### SOURCE INFORMATION

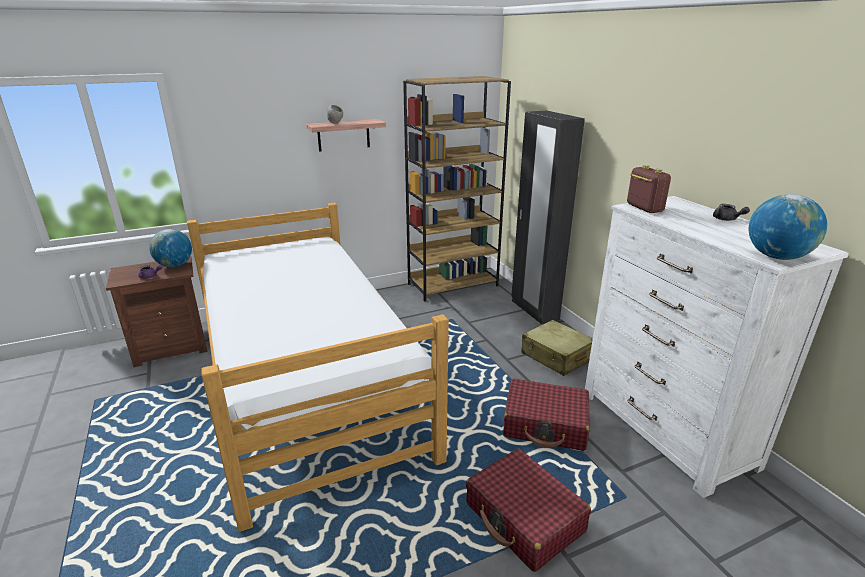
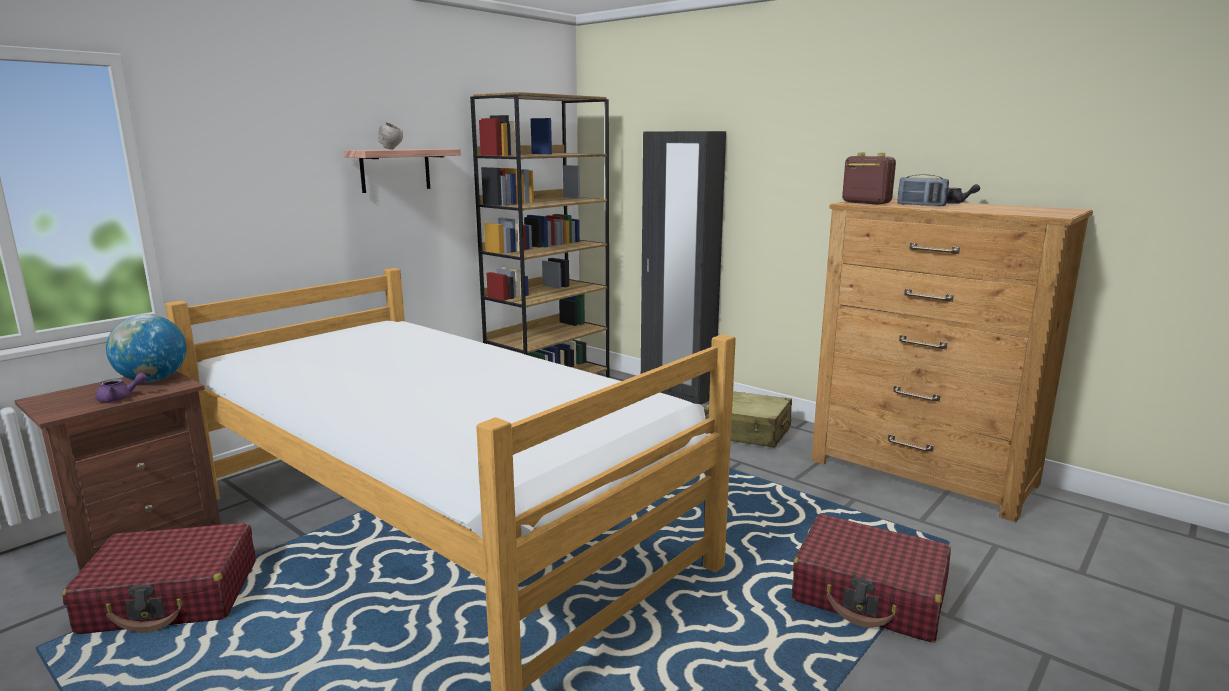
camera: 25 degrees left, 10 degrees down
(545, 424) = (800, 498): red suitcase -> red suitcase (172, 596)
(665, 429) = (922, 472): white dresser -> brown dresser
(685, 220) = (921, 205): none -> radio
(777, 257) = (1051, 214): globe -> none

######

WHAT NEEDS TO BE DONE - Repeat every record precisely. Any picture among them stays out of the copy.

WRITTEN REPLY -
camera: 25 degrees left, 10 degrees down
(545, 424) = (800, 498): red suitcase -> red suitcase (172, 596)
(665, 429) = (922, 472): white dresser -> brown dresser
(685, 220) = (921, 205): none -> radio
(777, 257) = (1051, 214): globe -> none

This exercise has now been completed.